Faster dbt startup in v0.19.1 (beta)

Updates:

  • [Apr 5] v0.19.1 (final) is available on PyPi, Homebrew, DockerHub, and dbt Cloud.
  • [Mar 22] v0.19.1rc1 is available on PyPi, Homebrew, DockerHub, and dbt Cloud.
  • [Feb 15] v0.19.1b2 is available on PyPi.

I’m excited to announce that we have a beta version of a patch & performance release ready to install from PyPi:

pip install dbt==0.19.1b2

This release has all the same functionality as in v0.19.0, plus:

  • Fixes for some dbt + BigQuery regressions related to partition granularity and incremental models
  • Significant speedup in invocation startup time. In local test projects, we find this beta release is 2-3x faster than dbt v0.19.0 at loading, parsing, and readying projects of all sizes. I’ll say more on this below.

We touched a lot of low-lying code, so the more beta testers we can have across all adapters and project sizes, the better. There should not be any breaking changes relative to v0.19.0. If you believe you’ve found a bug, please send us a message in the #dbt-prereleases channel of dbt Slack.

Performance

Today, when you type dbt run, dbt needs to:

  1. Load and parse the files in your project (.sql, .yml, .md, …)
  2. Validate those files, to raise an error early on if (e.g.) some YAML is improperly formatted
  3. Capture ref(), source(), and config() calls to build the DAG, and to power node selection
  4. Construct a “parsed manifest”: a usable, reliable representation of all the code in your project
  5. Run metadata queries against your adapter to build a relational cache, with information about all the tables and views that already exist
  6. Pick the models specified by --models criteria, determine run order, and get off to the races

I’m glossing over some of the details, but it’s important to say that—as dbt works today—it needs to do all of the above, in every invocation, no matter if you’re running one model or a thousand.

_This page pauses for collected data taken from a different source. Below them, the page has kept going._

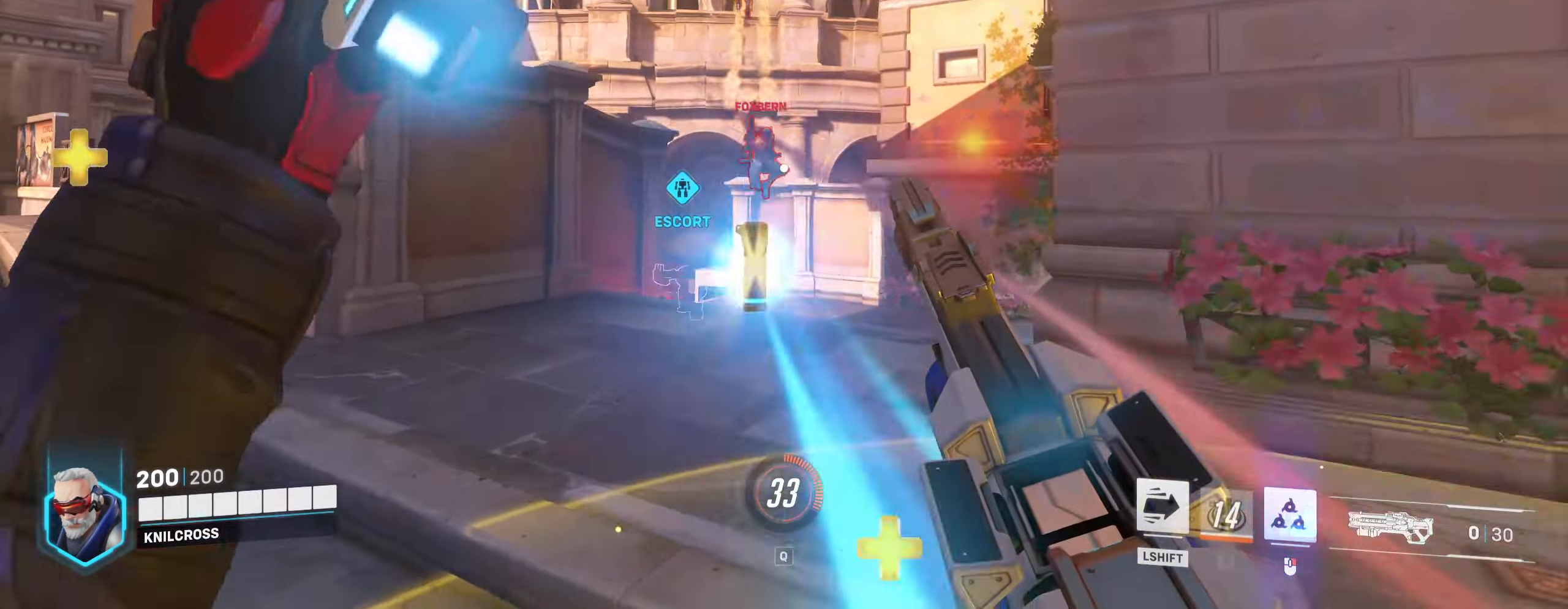
{"keys": ["d"], "mouse": [], "events": [[50, "space", "up"], [100, "mouse_left", "up"]]}
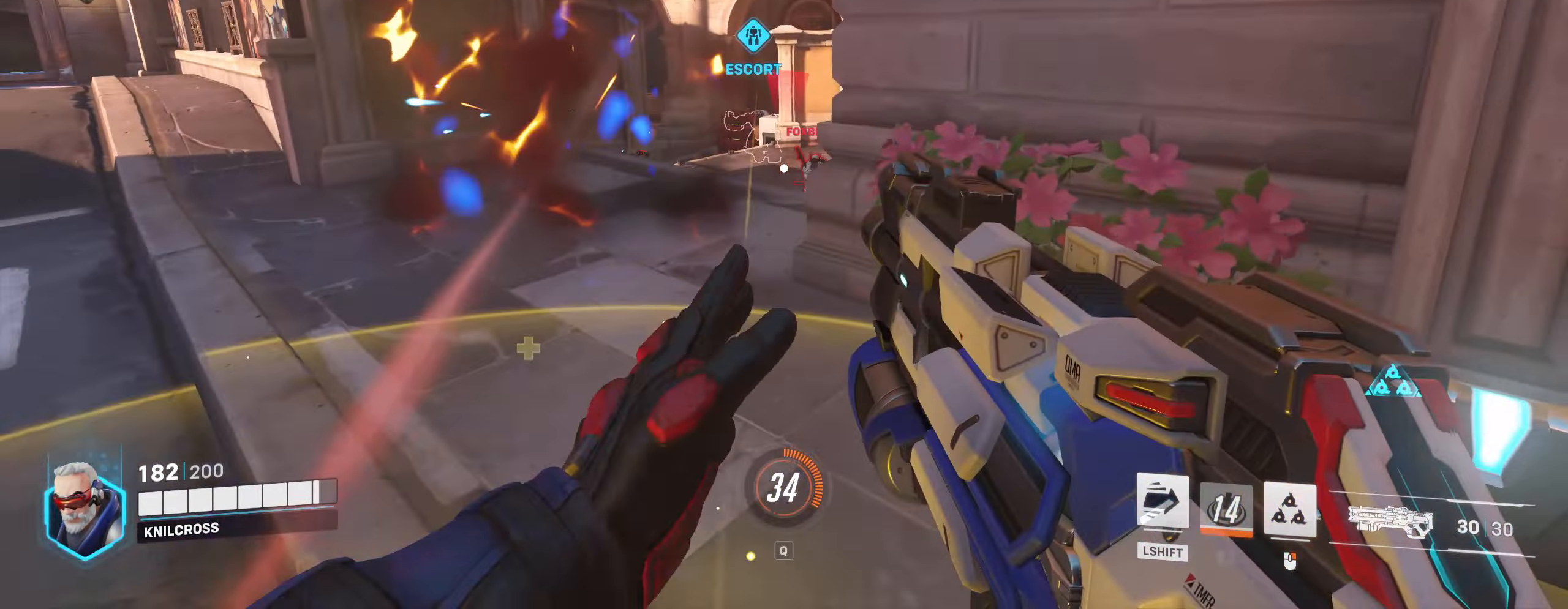
{"keys": ["a"], "mouse": ["left"], "events": [[150, "d", "up"], [216, "a", "down"], [250, "space", "down"], [350, "mouse_left", "down"], [383, "space", "up"]]}
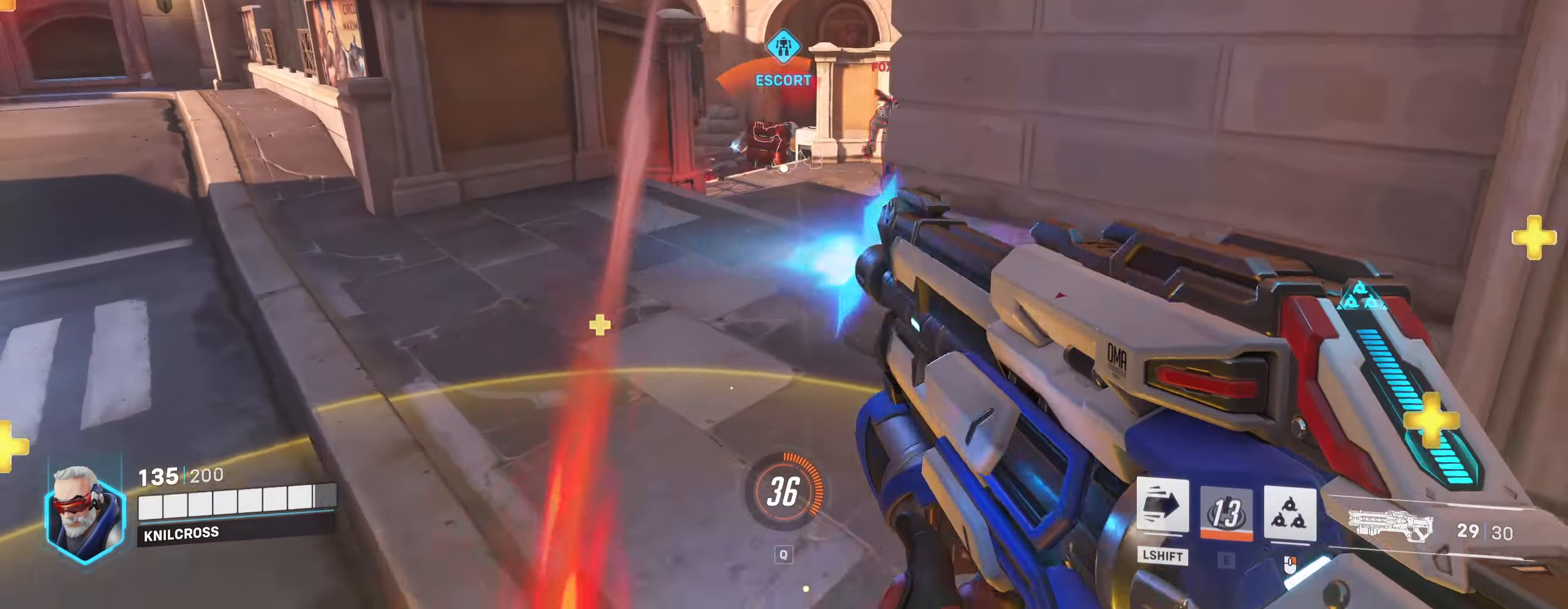
{"keys": ["a", "s"], "mouse": ["left", "right"], "events": [[333, "mouse_right", "down"], [433, "s", "down"]]}
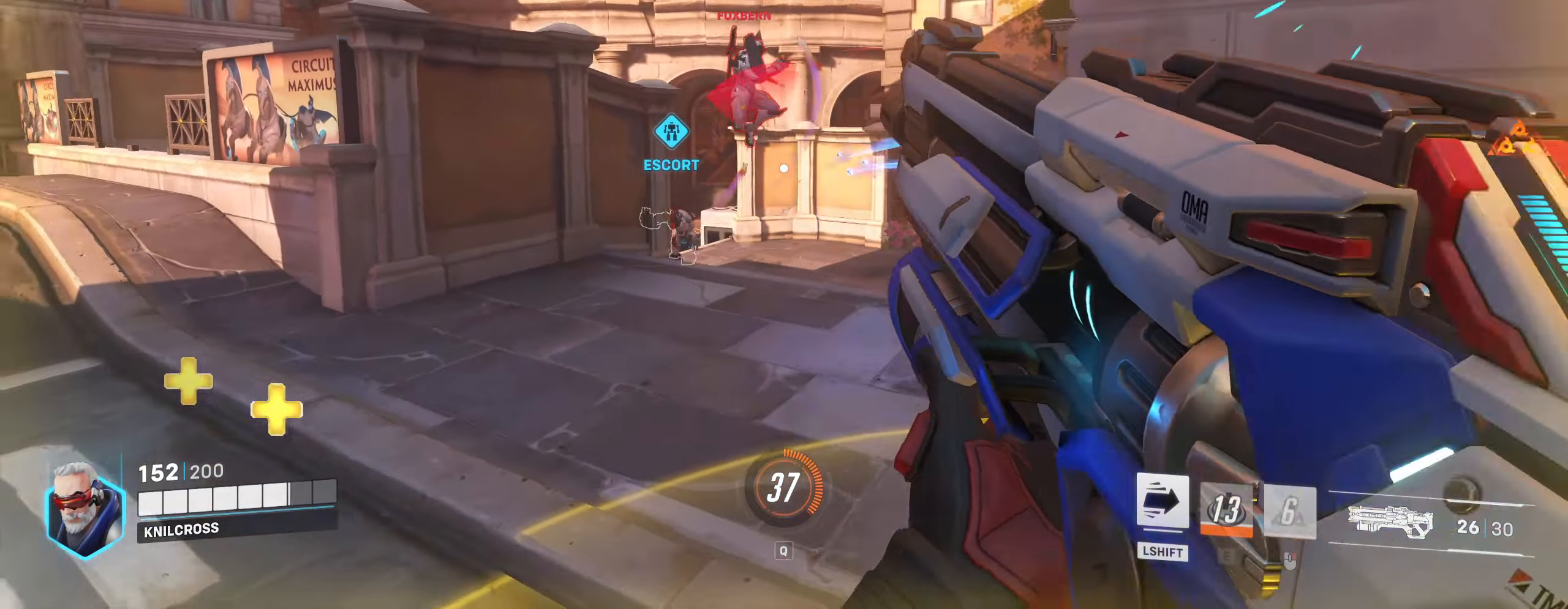
{"keys": ["d", "s"], "mouse": ["left"], "events": [[83, "mouse_left", "up"], [83, "mouse_right", "up"], [100, "a", "up"], [200, "d", "down"], [233, "space", "down"], [300, "mouse_left", "down"], [300, "s", "up"], [350, "space", "up"], [433, "s", "down"]]}
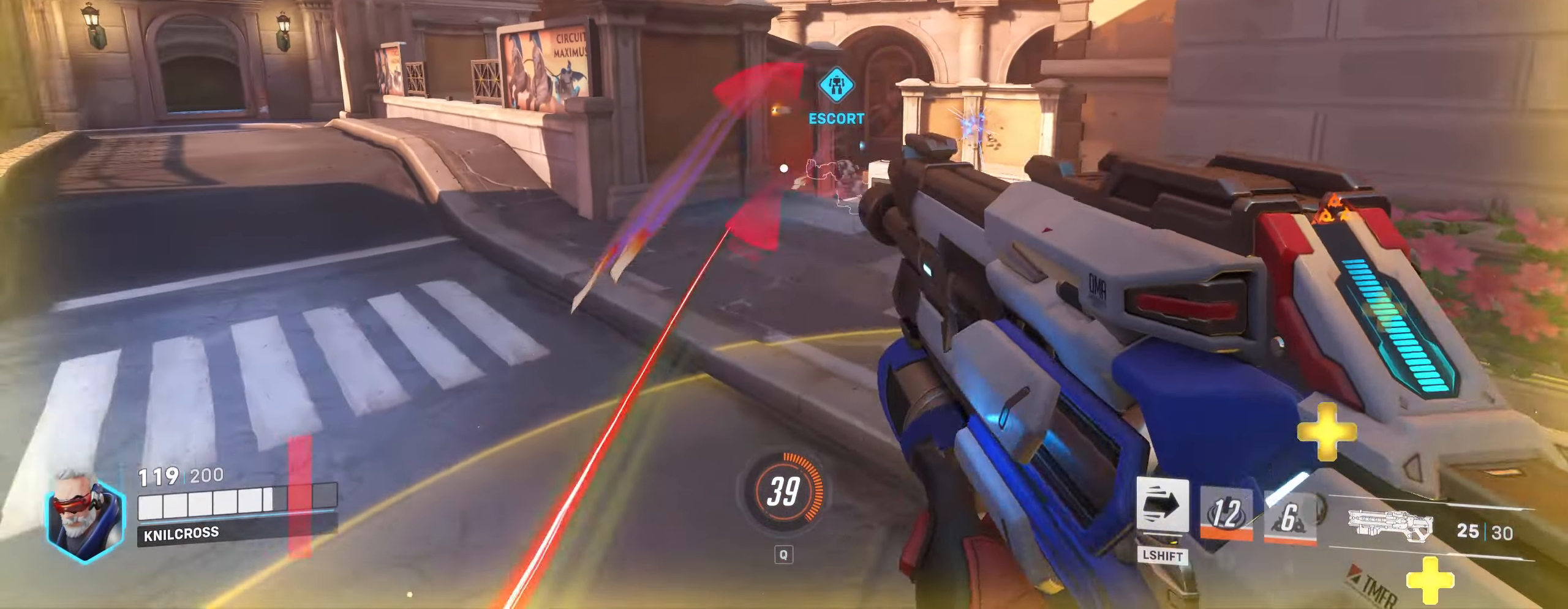
{"keys": ["d"], "mouse": ["left"]}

You can use partial parsing (docs) to avoid re-parsing unchanged files in subsequent runs—and you really should!—but there are some limitations around --vars and env vars that may throw off potential benefits, depending on how you use those features.

Ultimately, we want all projects to start up in a matter of seconds, not minutes. To that end, dbt needs to be able to parse lots of files much more quickly than it does in v0.19.0. This beta release is a first step on the way there.

To help us measure improvements, v0.19.0 introduced a new command: dbt parse. This command tells dbt to perform steps 1-4 listed above, and to write the results to a file (target/perf_info.json by default), which includes detailed timing information broken down by load step, package, and resource type. Try it out! Switch between v0.19.0 and v0.19.1b2, toggle on --partial-parse, compare the results. If you find some really noticeable differences, let us know in Slack :slight_smile:

Installation notes

  • We’re still working out some distribution details, so this beta version is just available on PyPi for now. As always, we plan to support installation from Homebrew and DockerHub for the final release.
  • When installing, ensure you have the latest versions of pip and setuptools. pip v20.3 made significant changes to its dependency resolver, and using older versions may result in a failed installation. To upgrade: pip install --upgrade pip setuptools
  • You must use python 3.6, 3.7, or 3.8 when installing dbt or dbt-snowflake, due to pinned versions of some Snowflake-specific dependencies. If you are not a Snowflake user, you should be able to install your plugin in a python 3.9 environment by specifying your adapter: pip install dbt-postgres==0.19.1b2. If you use a community-supported adapter, py39 compatibility will depend on the code in that adapter plugin.
1 Like
  1. faster CLI
  2. learned something new about dbt via an well-written intro to a new feature

What’s not to like?!?

1 Like